JOHN DAY - Chili was on the menu, but most of the 70 or so people gathered at the senior center were more interested in chewing on the state's proposed wolf plan.
The occasion was the 14th Annual Roadkill Chili Feed, held Jan. 27. It's an event held to bring old friends and new ones together to discuss issues affecting Grant County.
The focus this year was on the wolf, and the state's plan to conserve and manage the wolf populations expected to arrive here from Idaho.
It's a complex issue that began in the mid-1990s, when the federal government decided to re-establish wolf packs in Montana, Wyoming and Idaho.
Naturally, wolves from Idaho started roaming, and in 1999, a wolf wandered into Oregon and the state's wildlife leaders decided the state needed a plan to manage the coming wolf packs.
The arrival sparked intense interest throughout the state. The Oregon Cattlemen's Association petitioned the Fish and Wildlife Commission to have the wolf delisted in 2002. That year, conservation groups filed a petition that the Fish and Wildlife Commission adopt certain specific conservation measures for the wolf.
The Oregon Fish and Wildlife Commission appointed 14 members to a Wolf Advisory Committee and tasked them with developing a plan. The committee began working in November 2003 and completed an initial draft in October 2004.
Twelve of the 14 committee members approved the plan. The other two, Sharon Beck of the Oregon Cattlemen's Association, and Ben Boswell, Wallowa County commissioner, did not approve the plan and wrote minority reports.
In the senior center, there was a mounted wolf up on the stage that Ken Moore shot in Alaska, and on one wall were a couple of pelts, a large one from a wolf and a much smaller one from a coyote.
Dave Traylor, who started the event and organizes it every year, told the anti-wolf crowd that pro-wolf people had been invited to speak in the name of fairness, but "they declined."
Dennis Reynolds, the county's chief administrator, spoke about the county's wolf ordinance and commented on the size of wolves. He compared the skull of wolf to that of a bear.
"The skull of a wolf dwarfs a black bear's," he said.
The Grant County ordinance prevents the keeping of full-blooded wolves in the county. It doesn't address the issue of hybrids.
The Oregon Department of Fish and Wildlife says the ordinance is no good, Reynolds said.

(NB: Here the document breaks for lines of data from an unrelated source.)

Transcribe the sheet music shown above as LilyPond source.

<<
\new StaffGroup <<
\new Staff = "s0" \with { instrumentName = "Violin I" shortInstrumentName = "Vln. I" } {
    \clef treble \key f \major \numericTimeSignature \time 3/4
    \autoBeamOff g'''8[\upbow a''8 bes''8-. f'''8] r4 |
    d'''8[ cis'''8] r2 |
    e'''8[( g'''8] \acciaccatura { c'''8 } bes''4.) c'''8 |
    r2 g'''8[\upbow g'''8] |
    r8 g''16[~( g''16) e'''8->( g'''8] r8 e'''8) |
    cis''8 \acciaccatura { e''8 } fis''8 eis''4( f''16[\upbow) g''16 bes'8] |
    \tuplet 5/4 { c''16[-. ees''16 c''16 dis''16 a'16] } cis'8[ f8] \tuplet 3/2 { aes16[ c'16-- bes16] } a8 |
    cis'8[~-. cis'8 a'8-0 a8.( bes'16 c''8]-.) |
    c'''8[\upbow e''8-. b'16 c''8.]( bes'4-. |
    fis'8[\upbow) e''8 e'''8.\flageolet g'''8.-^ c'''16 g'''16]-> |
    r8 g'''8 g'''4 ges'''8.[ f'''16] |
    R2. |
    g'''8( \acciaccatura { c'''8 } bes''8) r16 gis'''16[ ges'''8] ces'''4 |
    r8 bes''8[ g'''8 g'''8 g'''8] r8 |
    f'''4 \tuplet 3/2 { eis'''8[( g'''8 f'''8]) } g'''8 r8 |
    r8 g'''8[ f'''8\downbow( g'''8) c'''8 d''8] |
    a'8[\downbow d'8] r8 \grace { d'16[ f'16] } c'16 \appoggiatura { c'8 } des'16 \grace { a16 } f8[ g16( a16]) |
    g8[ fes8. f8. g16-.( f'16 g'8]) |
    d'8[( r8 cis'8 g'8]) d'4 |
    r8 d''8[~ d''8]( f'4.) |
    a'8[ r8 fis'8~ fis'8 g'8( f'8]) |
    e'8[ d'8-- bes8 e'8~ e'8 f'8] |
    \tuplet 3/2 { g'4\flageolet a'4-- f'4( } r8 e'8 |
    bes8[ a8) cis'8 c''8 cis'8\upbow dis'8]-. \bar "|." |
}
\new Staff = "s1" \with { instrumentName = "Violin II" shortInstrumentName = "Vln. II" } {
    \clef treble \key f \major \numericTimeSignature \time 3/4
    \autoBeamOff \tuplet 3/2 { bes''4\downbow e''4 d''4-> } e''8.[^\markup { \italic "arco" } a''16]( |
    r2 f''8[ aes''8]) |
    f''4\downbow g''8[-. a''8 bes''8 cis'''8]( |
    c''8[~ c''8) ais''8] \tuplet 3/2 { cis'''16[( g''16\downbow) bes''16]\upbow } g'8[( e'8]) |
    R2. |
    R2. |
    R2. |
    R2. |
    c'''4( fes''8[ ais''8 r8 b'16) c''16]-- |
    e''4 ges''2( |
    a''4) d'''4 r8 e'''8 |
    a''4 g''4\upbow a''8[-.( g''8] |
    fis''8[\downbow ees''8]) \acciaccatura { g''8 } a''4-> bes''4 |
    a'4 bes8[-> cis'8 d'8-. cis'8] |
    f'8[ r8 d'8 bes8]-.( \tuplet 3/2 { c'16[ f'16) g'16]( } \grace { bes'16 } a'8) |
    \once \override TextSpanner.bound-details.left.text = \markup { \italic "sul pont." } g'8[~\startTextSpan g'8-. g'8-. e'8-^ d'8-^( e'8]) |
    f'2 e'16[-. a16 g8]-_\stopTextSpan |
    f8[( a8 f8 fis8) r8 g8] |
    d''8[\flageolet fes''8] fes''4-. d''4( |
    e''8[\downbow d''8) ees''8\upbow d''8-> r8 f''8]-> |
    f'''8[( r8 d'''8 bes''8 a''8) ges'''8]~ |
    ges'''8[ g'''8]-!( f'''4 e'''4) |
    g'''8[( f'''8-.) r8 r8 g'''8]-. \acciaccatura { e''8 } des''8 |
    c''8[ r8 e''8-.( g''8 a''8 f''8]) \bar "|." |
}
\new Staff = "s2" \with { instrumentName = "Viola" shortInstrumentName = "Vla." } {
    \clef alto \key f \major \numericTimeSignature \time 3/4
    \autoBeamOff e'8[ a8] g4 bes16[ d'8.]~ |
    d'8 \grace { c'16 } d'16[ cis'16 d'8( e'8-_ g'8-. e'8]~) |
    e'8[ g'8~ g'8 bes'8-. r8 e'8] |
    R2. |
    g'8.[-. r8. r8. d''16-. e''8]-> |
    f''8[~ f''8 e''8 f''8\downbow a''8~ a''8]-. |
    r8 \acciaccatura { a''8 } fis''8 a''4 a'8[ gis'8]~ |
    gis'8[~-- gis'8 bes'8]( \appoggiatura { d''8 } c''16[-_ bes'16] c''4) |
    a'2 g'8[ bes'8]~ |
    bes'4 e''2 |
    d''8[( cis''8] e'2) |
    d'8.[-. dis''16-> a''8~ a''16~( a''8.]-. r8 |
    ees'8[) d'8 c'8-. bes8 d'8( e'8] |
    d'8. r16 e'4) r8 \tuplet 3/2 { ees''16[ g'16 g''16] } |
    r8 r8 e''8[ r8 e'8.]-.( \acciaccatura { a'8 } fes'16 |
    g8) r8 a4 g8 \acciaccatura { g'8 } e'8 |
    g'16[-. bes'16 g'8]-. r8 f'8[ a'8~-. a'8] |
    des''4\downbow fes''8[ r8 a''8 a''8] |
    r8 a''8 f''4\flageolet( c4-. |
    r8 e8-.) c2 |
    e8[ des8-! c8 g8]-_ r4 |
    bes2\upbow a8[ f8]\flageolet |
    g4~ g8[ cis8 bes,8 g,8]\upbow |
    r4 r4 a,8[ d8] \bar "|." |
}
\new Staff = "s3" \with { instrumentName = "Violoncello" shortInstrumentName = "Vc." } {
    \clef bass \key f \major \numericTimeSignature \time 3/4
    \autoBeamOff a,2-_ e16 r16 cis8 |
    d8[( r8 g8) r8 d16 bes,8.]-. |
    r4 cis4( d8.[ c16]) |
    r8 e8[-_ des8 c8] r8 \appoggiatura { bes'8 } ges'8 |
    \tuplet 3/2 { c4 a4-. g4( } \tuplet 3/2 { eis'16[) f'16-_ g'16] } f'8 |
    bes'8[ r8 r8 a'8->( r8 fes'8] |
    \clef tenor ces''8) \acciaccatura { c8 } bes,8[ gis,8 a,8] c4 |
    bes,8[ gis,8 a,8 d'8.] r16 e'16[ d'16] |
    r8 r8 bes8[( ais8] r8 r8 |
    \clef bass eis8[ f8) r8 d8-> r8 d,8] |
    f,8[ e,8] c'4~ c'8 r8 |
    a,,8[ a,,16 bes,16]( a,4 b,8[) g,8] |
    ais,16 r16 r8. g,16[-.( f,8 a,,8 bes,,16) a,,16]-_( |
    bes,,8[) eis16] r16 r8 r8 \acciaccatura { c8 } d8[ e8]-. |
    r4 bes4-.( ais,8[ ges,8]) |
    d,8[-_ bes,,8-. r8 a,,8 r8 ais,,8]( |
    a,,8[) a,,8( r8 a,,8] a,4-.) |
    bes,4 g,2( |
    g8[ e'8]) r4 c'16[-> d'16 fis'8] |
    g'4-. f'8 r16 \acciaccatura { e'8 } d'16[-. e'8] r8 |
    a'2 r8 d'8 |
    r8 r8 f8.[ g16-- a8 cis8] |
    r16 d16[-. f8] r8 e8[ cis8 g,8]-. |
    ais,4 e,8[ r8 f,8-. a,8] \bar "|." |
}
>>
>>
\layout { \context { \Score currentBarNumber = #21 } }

"But the county is going to enforce it," he said. "Canus lupis is an exotic animal, and the county is given the right to set keeping of exotic animals."
Reynolds drew loud applause when he defined "keeping."
"I define it by having a wolf in the cross-hairs and somebody tapping me on the shoulder and saying you can't do that. That person is the keeper," he said
The commission is scheduled to make a final decision on the plan Feb. 11.
A public hearing is scheduled for 1 p.m. to 5 p.m. Feb. 10 at the Sam Cox Annex, 1106 E. Columbia River Drive in Troutdale. A bus is leaving at 7 a.m. that day from Les Schwab's parking lot. The bus seats 47 people, and has a bathroom and video monitors. Ten people signed up for the trip at the chili feed. The cost is $20. Anyone going needs to bring a sack lunch for the trip there. The plan is to stop in Biggs on the way back to buy dinner. For more information about the trip, call Traylor, 932-4618 or David Snider, 932-4810.
Contributions from area merchants are helping to pay for the trip.
"There is merit in staring them in the eye," Reynolds said. "We want them to understand we are serious about the issue and wonder why they would endorse a plan that puts people in danger. The tendency is to get emotional about it, but we want to try to fight with facts. We can't say anything on the eleventh, but our presence is important."